Open ikirill opened 7 years ago
FWIW, glibc fmaf
got this right. (And it also uses hardware instructions when available...)
For reference, this is what glibc seems to be doing, if I translated the code right (in works in my tests):
function get_FE_INEXACT()
# https://github.com/JuliaLang/julia/blob/2e6d908cea8334e875ea4d22d771a6eab0eef8e7/src/jlapi.c#L413
u = zeros(Cint, 9) + typemin(Cint)
ccall(:jl_get_fenv_consts, Void, (Ptr{Cint},), u)
myid() > 1 || println(STDERR, "jl_get_fenv_consts: ", u)
u[1]
end
const FE_INEXACT = get_FE_INEXACT()
fetestexcept(excepts) = ccall((:fetestexcept, :libc), Cint, (Cint,), excepts)
feclearexcept(excepts) = ccall((:feclearexcept, :libc), Cint, (Cint,), excepts) == 0 || error("feclearexcept")
feinexact() = fetestexcept(FE_INEXACT) != 0
function glibc_fmaf(x::Float32, y::Float32, z::Float32)
temp = Float64(x) * Float64(y)
if temp == Float64(-z)
return Float32(temp) + z
end
setrounding(Float64, RoundToZero)
feclearexcept(FE_INEXACT)
u = temp + Float64(z)
inexact = feinexact()
setrounding(Float64, RoundNearest)
w = reinterpret(UInt64, u)
if inexact && (w & 0x1) == 0 && ((w & 0x7ff0_0000_0000_0000) >> 52) != 0x7ff
Float32(reinterpret(Float64, w | 0x1))
else
Float32(u)
end
end
One idea I had is that the result - xy == z
is not actually a correct way to test whether the sum xy + z
was computed exactly, and replace the test with computing the correct error using the double-double 2sum algorithm and checking that the known correct error is zero instead. This is different from what glibc does, which seems based on a different concept entirely (but maybe not, on further thought I'm not sure; maybe all I'm doing is emulating the FE_INEXACT flag). Then it no longer seems to fail (I tested it on 2^35 random values, which is good enough to trigger the original bug):
# Hopefully this causes it to correctly round to zero
@noinline function add_rtz(x::Float64, y::Float64)
ccall(:fesetround, Cint, (Cint,), Base.Rounding.JL_FE_TOWARDZERO)
w = x + y
ccall(:fesetround, Cint, (Cint,), Base.Rounding.JL_FE_TONEAREST)
return w
end
# This is a translation of openlibm's fmaf
function fma_libm_modified(x::Float32, y::Float32, z::Float32)

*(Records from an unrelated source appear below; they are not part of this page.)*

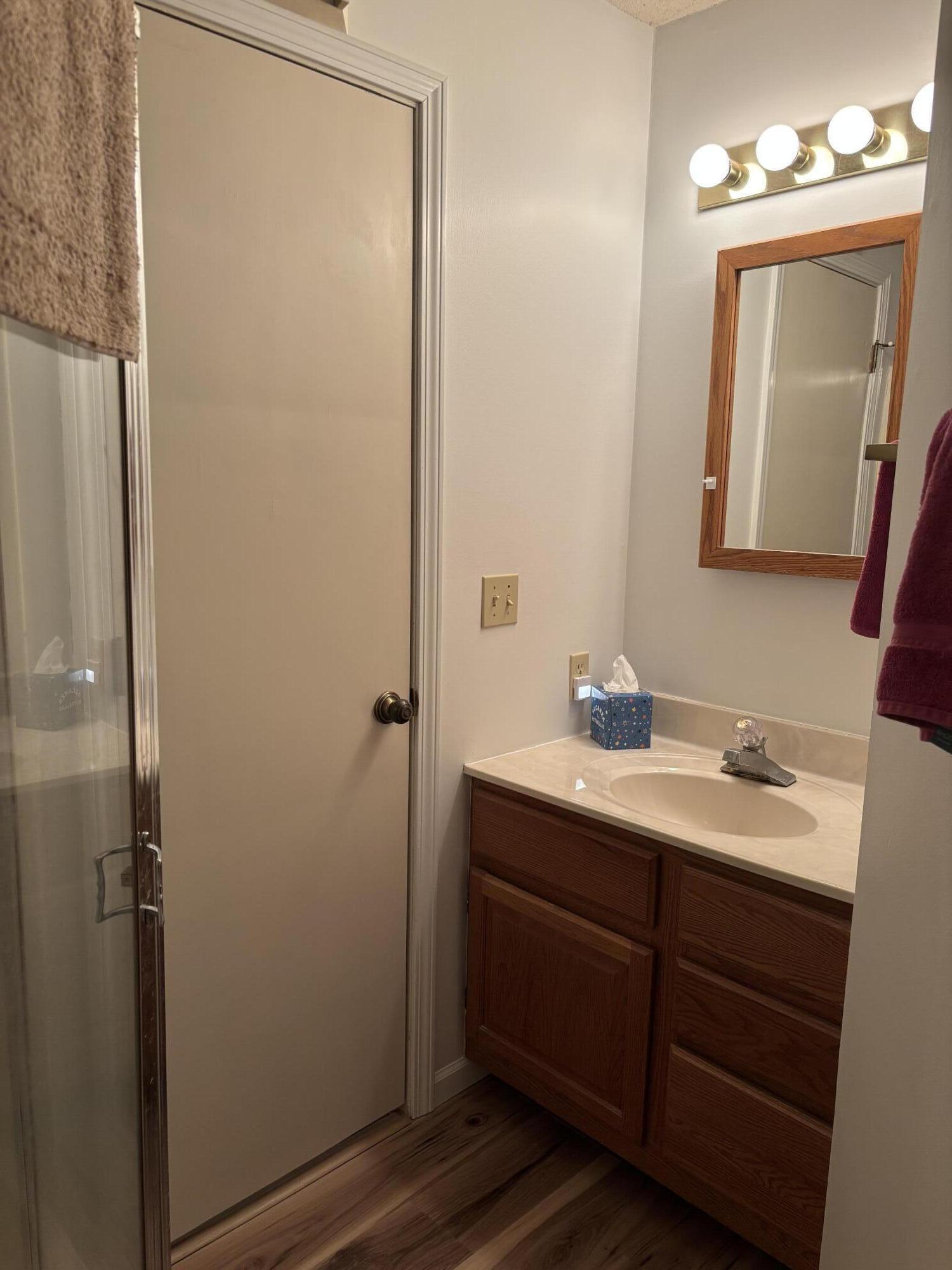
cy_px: 635
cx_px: 476
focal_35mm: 26
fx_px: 953
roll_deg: -2.4
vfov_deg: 67.3
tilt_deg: -9.9
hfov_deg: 53.1
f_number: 1.6
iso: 100
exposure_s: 1/120
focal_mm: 5.96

xy = Float64(x) * Float64(y)
# The original openlibm code:
# result = xy + Float64(z)
# exact = result - xy == z
# A correct test for whether xy+z was computed exactly
# This is the double-double 2sum algorithm
result = xy + Float64(z)
temp = result - xy
# order of parens is important:
result_err = (xy - (result - temp)) + (Float64(z) - temp)
exact = result_err == 0.0
w = reinterpret(UInt64, result)
if (w & 0x1fffffff) != 0x10000000 || (w & 0x7ff0000000000000) == 0x7ff0000000000000 || exact
return Float32(result)
else
adjusted_result = add_rtz(xy, Float64(z))

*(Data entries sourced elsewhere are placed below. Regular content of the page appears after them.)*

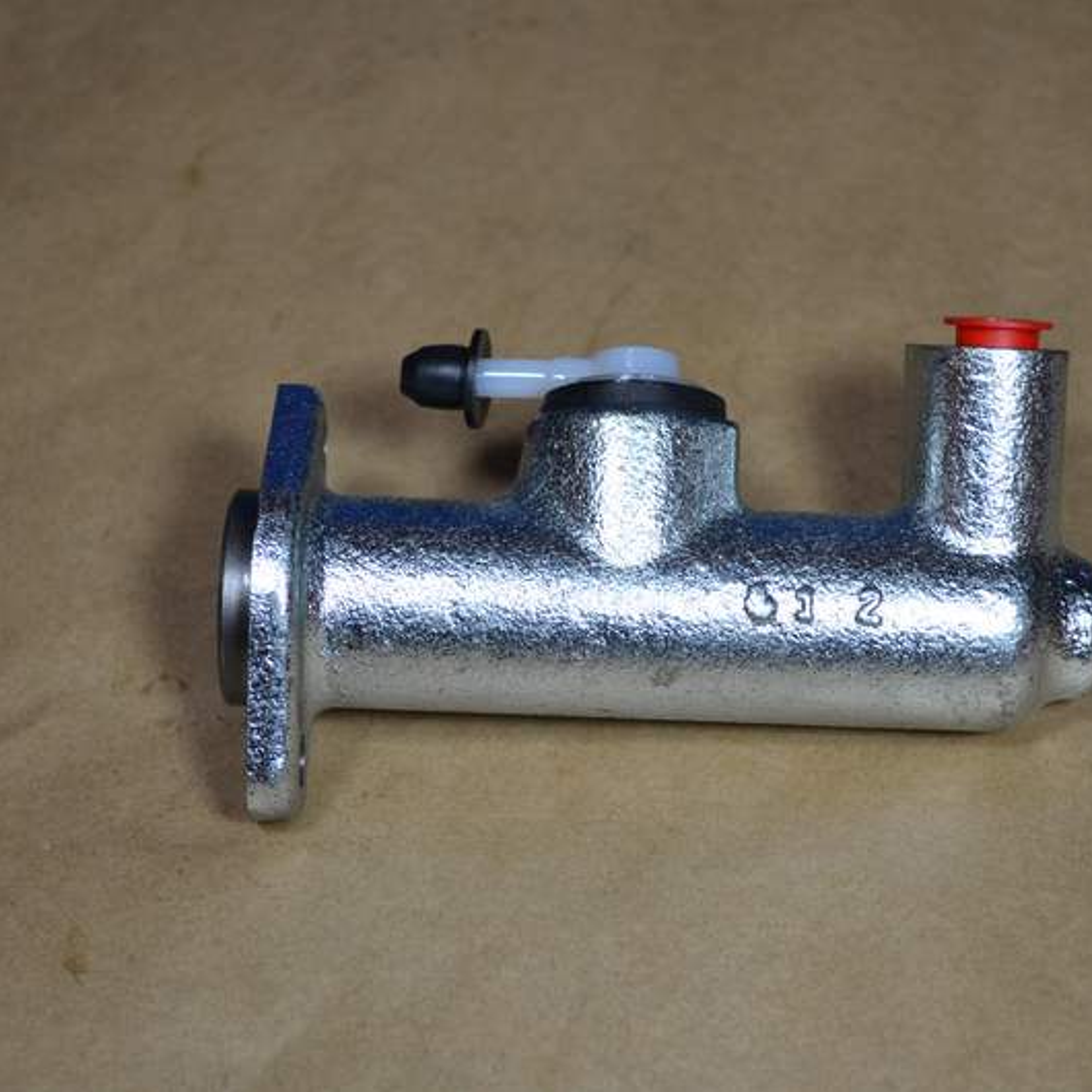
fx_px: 2748
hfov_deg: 22.5
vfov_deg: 22.5
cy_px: 547
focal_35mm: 77
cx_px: 620
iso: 400
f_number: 5.3
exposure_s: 1/80
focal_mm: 40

if result == adjusted_result
return Float32(reinterpret(Float64, w + 1))
else
return Float32(adjusted_result)
end
end
end
We can't really use glibc code for licensing reasons. musl code shouldn't be a problem.

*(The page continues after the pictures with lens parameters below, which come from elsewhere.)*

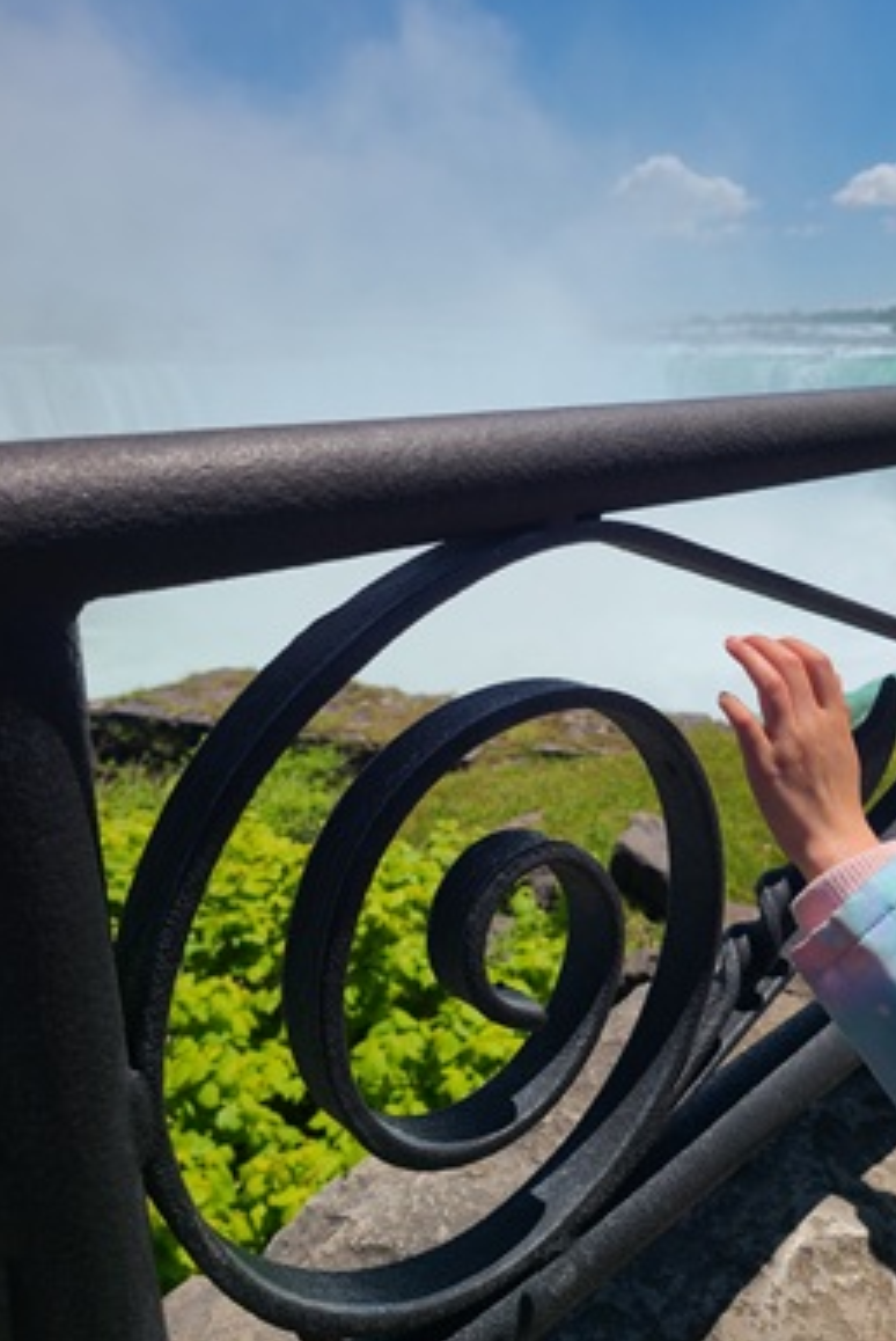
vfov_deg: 65.4
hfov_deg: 46.3
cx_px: 511
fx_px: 1043
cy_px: 650
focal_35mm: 28
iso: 40
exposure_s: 1/4899
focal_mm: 5.4
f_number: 1.8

@simonbyrne Right, sorry, I wasn't thinking about licenses when I posted that, I was just curious what the right approach was. They both seem to be based on fma emulation through rounding-to-odd, like this: Emulation of a FMA and correctly-rounded sums: proved algorithms using rounding to odd by Sylvie Boldo, Guillaume Melquiond
In Julia, https://github.com/JuliaLang/julia/pull/42783 fixes the software fma
.
➜ ~ ./julia/julia
_
_ _ _(_)_ | Documentation: https://docs.julialang.org
(_) | (_) (_) |
_ _ _| |_ __ _ | Type "?" for help, "]?" for Pkg help.
| | | | | | |/ _` | |
| | |_| | | | (_| | | Version 1.8.0-DEV.894 (2021-11-05)
_/ |\__'_|_|_|\__'_| | Commit 7d41d1eb61 (4 days old master)
|__/ |
julia> Base.fma_llvm(0.9474001f0, 4.639901f-7, -0.24325085f0)
-0.24325041f0
julia> Base.fma(0.9474001f0, 4.639901f-7, -0.24325085f0)
-0.24325041f0
julia> Base.fma_emulated(0.9474001f0, 4.639901f-7, -0.24325085f0)
-0.24325041f0
Is the openlibm function fixed?
Huh - I thought this issue was about the Julia fma implementation, which is fixed. I see that the openlibm one is still broken.
This example was pointed out by njuffa on scicomp.stackexchange.com. I checked it also with a recent version of Z3 and exact rational arithmetic.